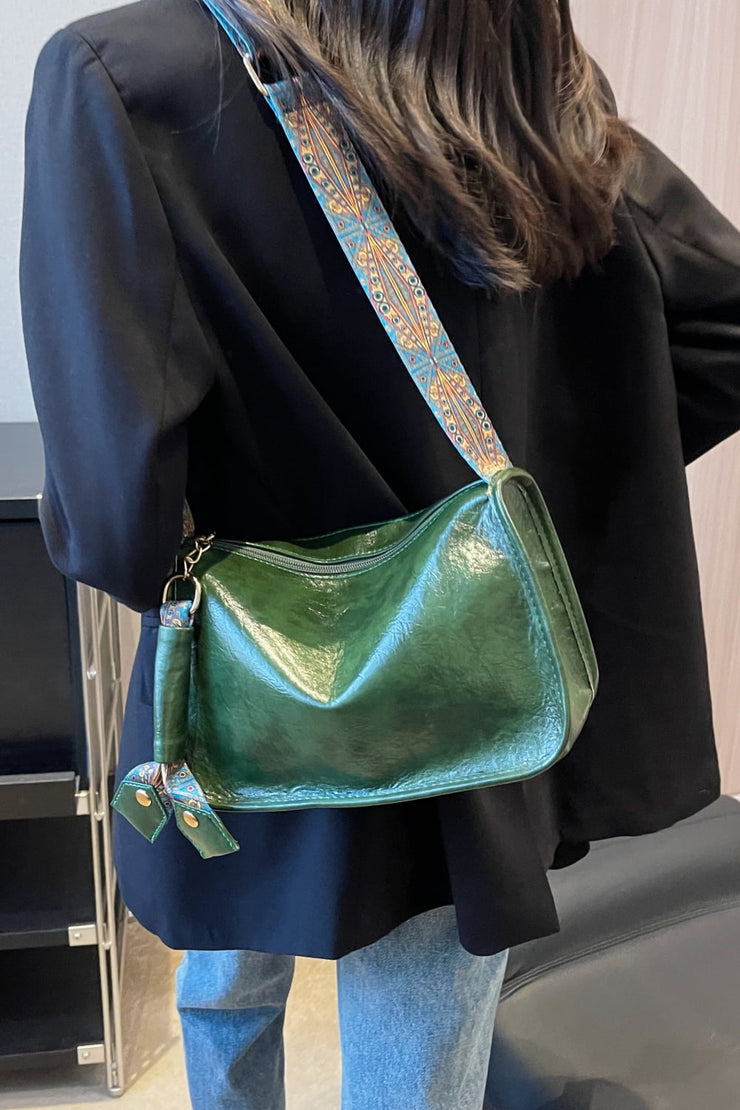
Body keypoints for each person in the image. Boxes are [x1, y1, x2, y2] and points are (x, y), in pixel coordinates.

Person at [19, 1, 740, 1107]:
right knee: (422, 1060)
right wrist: (524, 510)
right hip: (463, 691)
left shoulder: (124, 75)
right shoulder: (515, 69)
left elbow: (118, 526)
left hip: (245, 673)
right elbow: (719, 328)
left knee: (225, 965)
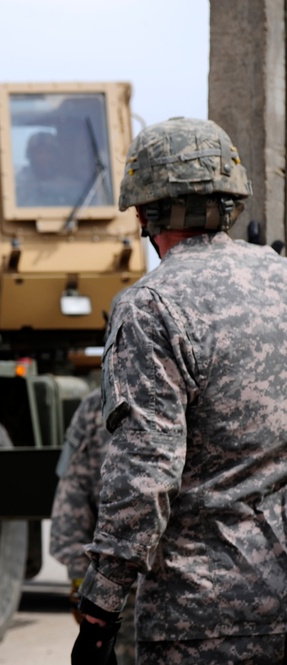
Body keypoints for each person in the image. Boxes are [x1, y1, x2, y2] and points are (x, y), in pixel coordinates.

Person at [71, 117, 287, 664]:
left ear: (146, 213)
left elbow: (145, 474)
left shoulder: (151, 306)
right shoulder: (281, 279)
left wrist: (99, 610)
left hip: (204, 621)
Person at [51, 387, 136, 665]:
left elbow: (71, 497)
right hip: (124, 585)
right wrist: (80, 577)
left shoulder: (100, 401)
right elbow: (73, 494)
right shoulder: (95, 405)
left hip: (125, 577)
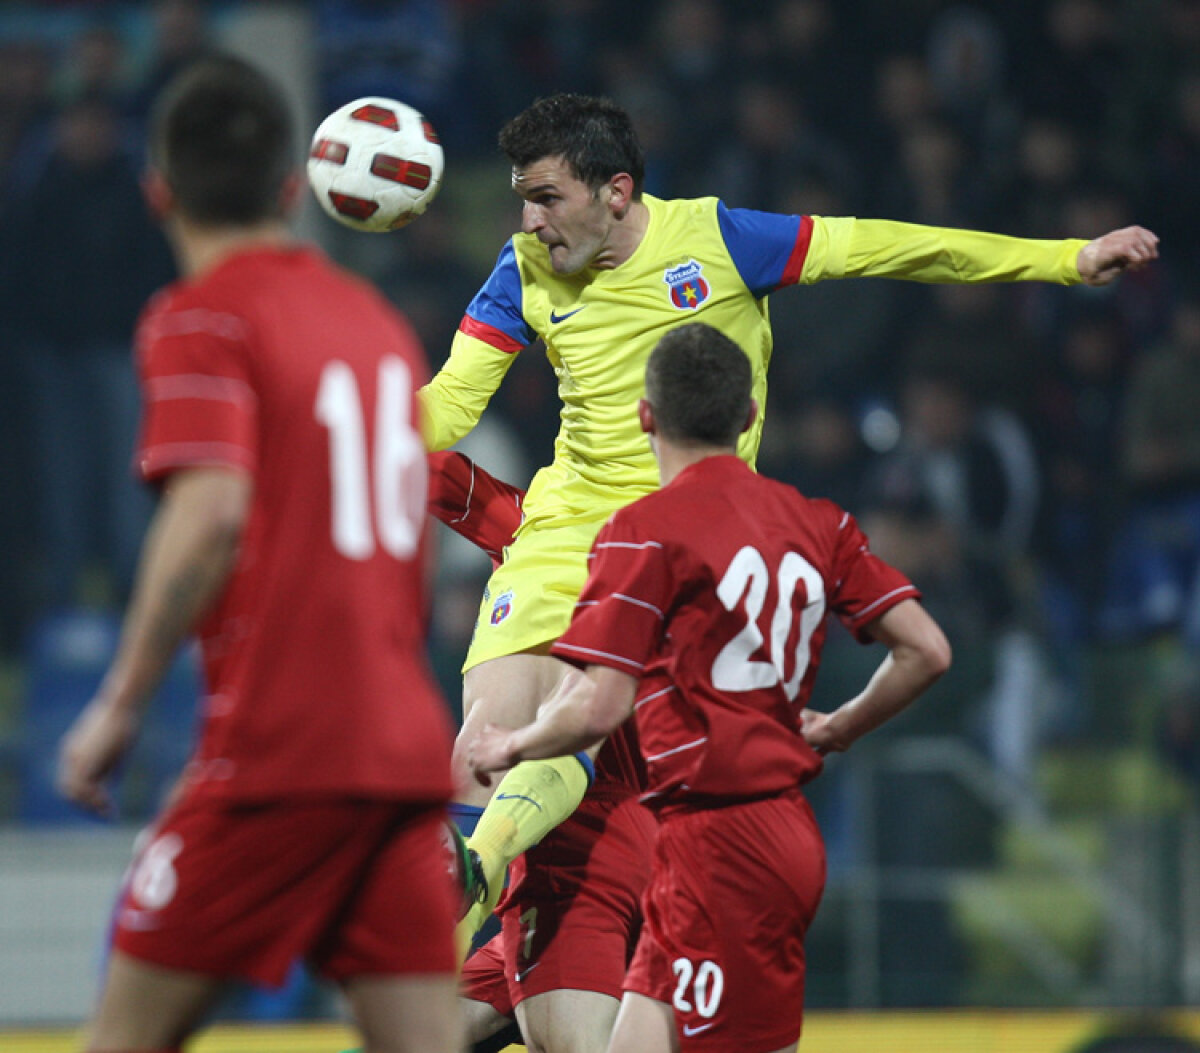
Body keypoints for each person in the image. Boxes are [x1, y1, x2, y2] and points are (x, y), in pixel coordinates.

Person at [421, 91, 1157, 1053]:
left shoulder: (725, 241)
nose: (527, 220)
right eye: (521, 199)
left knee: (575, 717)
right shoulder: (522, 268)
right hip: (560, 529)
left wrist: (1063, 260)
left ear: (616, 191)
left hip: (669, 541)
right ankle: (471, 883)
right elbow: (445, 409)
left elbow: (892, 245)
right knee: (481, 742)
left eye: (545, 198)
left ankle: (474, 873)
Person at [55, 55, 461, 1053]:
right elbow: (406, 541)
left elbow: (209, 513)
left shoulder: (200, 315)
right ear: (292, 187)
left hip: (280, 755)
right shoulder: (379, 327)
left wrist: (119, 703)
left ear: (157, 194)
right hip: (400, 751)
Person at [468, 322, 952, 1051]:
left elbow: (598, 703)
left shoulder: (643, 531)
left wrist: (517, 740)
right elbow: (927, 650)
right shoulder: (819, 522)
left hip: (716, 838)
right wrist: (842, 726)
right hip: (777, 828)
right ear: (751, 414)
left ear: (644, 416)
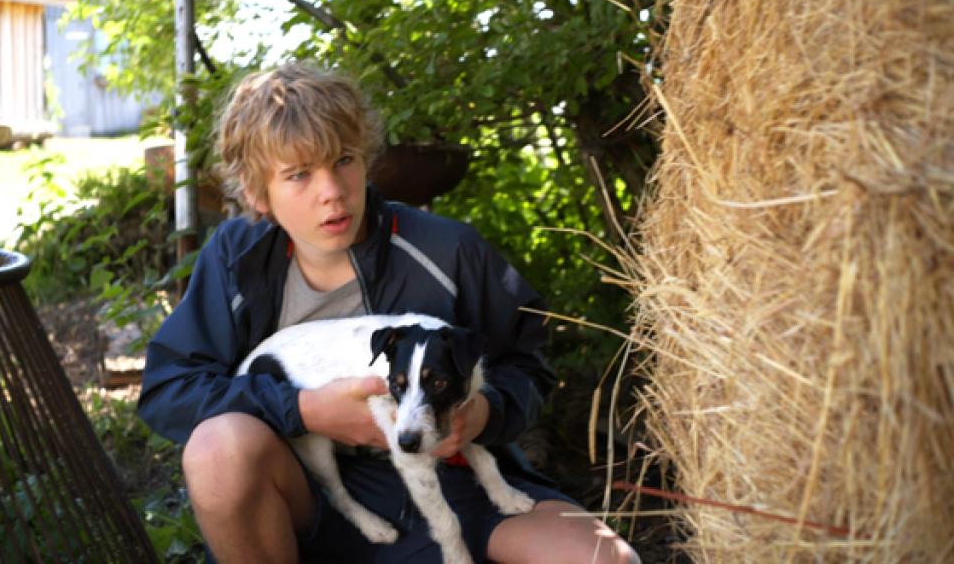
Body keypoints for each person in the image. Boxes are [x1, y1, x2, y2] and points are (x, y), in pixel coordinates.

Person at [137, 61, 640, 564]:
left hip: (454, 483)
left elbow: (527, 363)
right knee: (217, 448)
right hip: (305, 490)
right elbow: (170, 390)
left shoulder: (448, 251)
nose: (331, 190)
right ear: (256, 192)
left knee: (607, 560)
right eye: (299, 175)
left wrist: (483, 413)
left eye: (343, 160)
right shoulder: (236, 259)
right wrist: (305, 409)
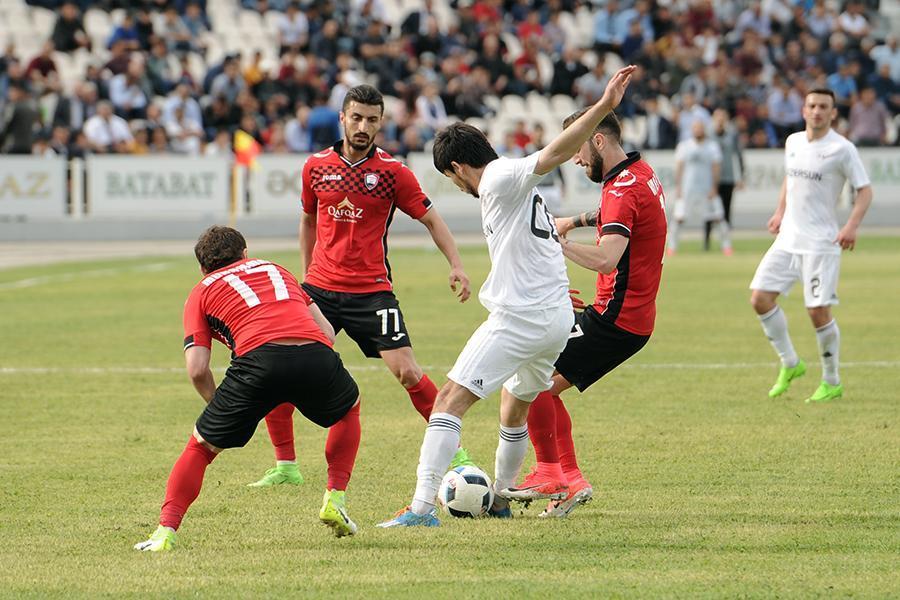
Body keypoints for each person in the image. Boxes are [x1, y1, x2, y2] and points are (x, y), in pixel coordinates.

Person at [377, 65, 637, 528]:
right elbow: (543, 240)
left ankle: (420, 509)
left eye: (452, 180)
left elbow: (554, 153)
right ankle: (499, 497)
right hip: (553, 318)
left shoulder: (499, 178)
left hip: (520, 318)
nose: (458, 187)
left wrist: (603, 106)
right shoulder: (515, 191)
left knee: (448, 402)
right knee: (515, 405)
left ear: (458, 169)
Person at [247, 84, 473, 488]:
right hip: (320, 289)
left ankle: (455, 453)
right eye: (356, 117)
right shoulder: (315, 167)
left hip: (371, 292)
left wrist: (456, 264)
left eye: (371, 119)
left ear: (381, 123)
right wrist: (307, 278)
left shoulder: (393, 172)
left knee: (407, 372)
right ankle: (286, 466)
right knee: (282, 369)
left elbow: (432, 219)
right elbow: (308, 220)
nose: (363, 126)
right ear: (343, 118)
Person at [134, 226, 363, 552]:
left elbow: (197, 368)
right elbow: (326, 332)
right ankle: (335, 497)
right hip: (314, 353)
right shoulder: (276, 269)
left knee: (200, 448)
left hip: (258, 363)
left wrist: (219, 404)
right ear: (245, 253)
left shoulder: (200, 291)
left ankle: (164, 533)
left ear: (202, 268)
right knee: (348, 409)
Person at [504, 109, 667, 518]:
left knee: (530, 383)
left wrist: (554, 244)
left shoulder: (621, 191)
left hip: (615, 318)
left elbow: (607, 259)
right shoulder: (639, 174)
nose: (574, 160)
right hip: (630, 317)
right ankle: (568, 479)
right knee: (541, 384)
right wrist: (574, 220)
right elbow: (619, 215)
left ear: (597, 140)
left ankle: (560, 476)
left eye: (576, 149)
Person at [749, 88, 872, 404]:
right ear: (803, 110)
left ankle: (831, 381)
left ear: (833, 113)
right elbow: (789, 180)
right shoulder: (793, 142)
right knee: (760, 298)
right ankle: (791, 362)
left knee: (817, 311)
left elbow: (865, 190)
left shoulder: (842, 149)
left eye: (823, 107)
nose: (817, 111)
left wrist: (851, 226)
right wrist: (780, 211)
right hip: (788, 238)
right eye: (812, 105)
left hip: (820, 243)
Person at [668, 120, 732, 256]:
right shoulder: (684, 146)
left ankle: (726, 246)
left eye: (700, 128)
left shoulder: (712, 147)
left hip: (707, 189)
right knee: (678, 218)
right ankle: (672, 247)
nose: (698, 130)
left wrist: (714, 187)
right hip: (687, 189)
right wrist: (678, 187)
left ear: (704, 130)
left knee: (719, 217)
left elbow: (716, 167)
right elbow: (679, 167)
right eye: (695, 128)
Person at [705, 108, 744, 252]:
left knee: (726, 211)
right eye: (718, 117)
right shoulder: (708, 135)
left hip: (728, 177)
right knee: (709, 211)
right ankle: (706, 242)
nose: (720, 120)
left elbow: (738, 155)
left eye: (723, 117)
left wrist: (740, 176)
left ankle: (725, 243)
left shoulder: (732, 134)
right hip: (711, 179)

Task to carry out → Nothing but the listing, copied exactly and stripped of its images, should appear in the response.

The completed task →
Body keypoints for each person in the image. Boxes are [x1, y1, x2, y2] and points are (x, y), in pixel coordinates.

Person at [19, 1, 740, 1107]:
right knee: (422, 1060)
right wrist: (524, 510)
right hip: (463, 691)
left shoulder: (124, 75)
right shoulder: (515, 69)
left elbow: (118, 526)
left hip: (245, 673)
right elbow: (719, 328)
left knee: (225, 965)
Body keypoints for each person in the image. Boxes are [x1, y1, x2, y2] and points are (x, y), in pixel coordinates.

Person at [71, 117, 287, 664]:
left ear: (146, 213)
left elbow: (145, 474)
left shoulder: (151, 306)
right shoulder: (281, 279)
left wrist: (99, 610)
left hip: (204, 621)
Person at [51, 387, 136, 665]:
left elbow: (71, 497)
right hip: (124, 585)
right wrist: (80, 577)
left shoulder: (100, 401)
right elbow: (73, 494)
right shoulder: (95, 405)
left hip: (125, 577)
Body keypoints for each person in the image. Boxes are [x1, y1, x2, y2] and points are (x, y), in pixel coordinates.

Person at [421, 91, 1157, 1053]:
left shoulder: (725, 241)
nose: (527, 220)
right eye: (521, 199)
left knee: (575, 717)
right shoulder: (522, 268)
right hip: (560, 529)
left wrist: (1063, 260)
left ear: (616, 191)
left hip: (669, 541)
right ankle: (471, 883)
right elbow: (445, 409)
left elbow: (892, 245)
right knee: (481, 742)
left eye: (545, 198)
left ankle: (474, 873)
Person at [55, 55, 461, 1053]:
right elbow: (406, 541)
left elbow: (209, 513)
left shoulder: (200, 315)
right ear: (292, 187)
left hip: (280, 755)
right shoulder: (379, 327)
left wrist: (119, 703)
left ear: (157, 194)
right hip: (400, 751)
Person at [468, 322, 952, 1051]:
left elbow: (598, 703)
left shoulder: (643, 531)
left wrist: (517, 740)
right elbow: (927, 650)
right shoulder: (819, 522)
left hip: (716, 838)
right wrist: (842, 726)
right hip: (777, 828)
right ear: (751, 414)
left ear: (644, 416)
Body keypoints for each person in the image. Boxes are [x1, y1, x2, y2] and points are (x, y), in pixel coordinates.

Person at [137, 61, 640, 564]:
left hip: (454, 483)
left elbow: (527, 363)
right knee: (217, 448)
right hip: (305, 490)
right elbow: (170, 390)
left shoulder: (448, 251)
nose: (331, 190)
right ear: (256, 192)
left knee: (607, 560)
right eye: (299, 175)
left wrist: (483, 413)
left eye: (343, 160)
right shoulder: (236, 259)
right wrist: (305, 409)
Body keypoints for each person in the image. Boxes are [x1, y1, x2, y2] and points are (x, y), in pixel coordinates.

Person at [377, 65, 637, 528]:
right elbow: (543, 240)
left ankle: (420, 509)
left eye: (452, 180)
left elbow: (554, 153)
right ankle: (499, 497)
right hip: (553, 318)
left shoulder: (499, 178)
left hip: (520, 318)
nose: (458, 187)
left wrist: (603, 106)
right shoulder: (515, 191)
left knee: (448, 402)
right knee: (515, 405)
left ear: (458, 169)
Person at [247, 84, 473, 488]:
right hip: (320, 289)
left ankle: (455, 453)
right eye: (356, 117)
right shoulder: (315, 167)
left hip: (371, 292)
left wrist: (456, 264)
left eye: (371, 119)
left ear: (381, 123)
right wrist: (307, 278)
left shoulder: (393, 172)
left knee: (407, 372)
right ankle: (286, 466)
right knee: (282, 369)
left elbow: (432, 219)
right elbow: (308, 220)
nose: (363, 126)
right ear: (343, 118)
Person at [134, 226, 363, 552]:
left elbow: (197, 368)
right elbow: (326, 332)
right ankle: (335, 497)
right hip: (314, 353)
right shoulder: (276, 269)
left knee: (200, 448)
left hip: (258, 363)
left wrist: (219, 404)
right ear: (245, 253)
left shoulder: (200, 291)
left ankle: (164, 533)
left ear: (202, 268)
right knee: (348, 409)
Person at [504, 109, 667, 518]:
left knee: (530, 383)
left wrist: (554, 244)
left shoulder: (621, 191)
left hip: (615, 318)
left elbow: (607, 259)
right shoulder: (639, 174)
nose: (574, 160)
right hip: (630, 317)
right ankle: (568, 479)
right knee: (541, 384)
right wrist: (574, 220)
right elbow: (619, 215)
left ear: (597, 140)
left ankle: (560, 476)
left eye: (576, 149)
Person at [749, 88, 872, 404]:
right ear: (803, 110)
left ankle: (831, 381)
left ear: (833, 113)
right elbow: (789, 180)
right shoulder: (793, 142)
right knee: (760, 298)
right ankle: (791, 362)
left knee: (817, 311)
left elbow: (865, 190)
left shoulder: (842, 149)
left eye: (823, 107)
nose: (817, 111)
left wrist: (851, 226)
right wrist: (780, 211)
right hip: (788, 238)
right eye: (812, 105)
left hip: (820, 243)
Person at [668, 120, 732, 256]:
right shoulder: (684, 146)
left ankle: (726, 246)
left eye: (700, 128)
left shoulder: (712, 147)
left hip: (707, 189)
right knee: (678, 218)
right ankle: (672, 247)
nose: (698, 130)
left wrist: (714, 187)
right hip: (687, 189)
right wrist: (678, 187)
left ear: (704, 130)
left knee: (719, 217)
left elbow: (716, 167)
right elbow: (679, 167)
right eye: (695, 128)
Person at [705, 108, 744, 252]:
left knee: (726, 211)
right eye: (718, 117)
right shoulder: (708, 135)
left hip: (728, 177)
right knee: (709, 211)
right ankle: (706, 242)
nose: (720, 120)
left elbow: (738, 155)
left eye: (723, 117)
left wrist: (740, 176)
left ankle: (725, 243)
left shoulder: (732, 134)
right hip: (711, 179)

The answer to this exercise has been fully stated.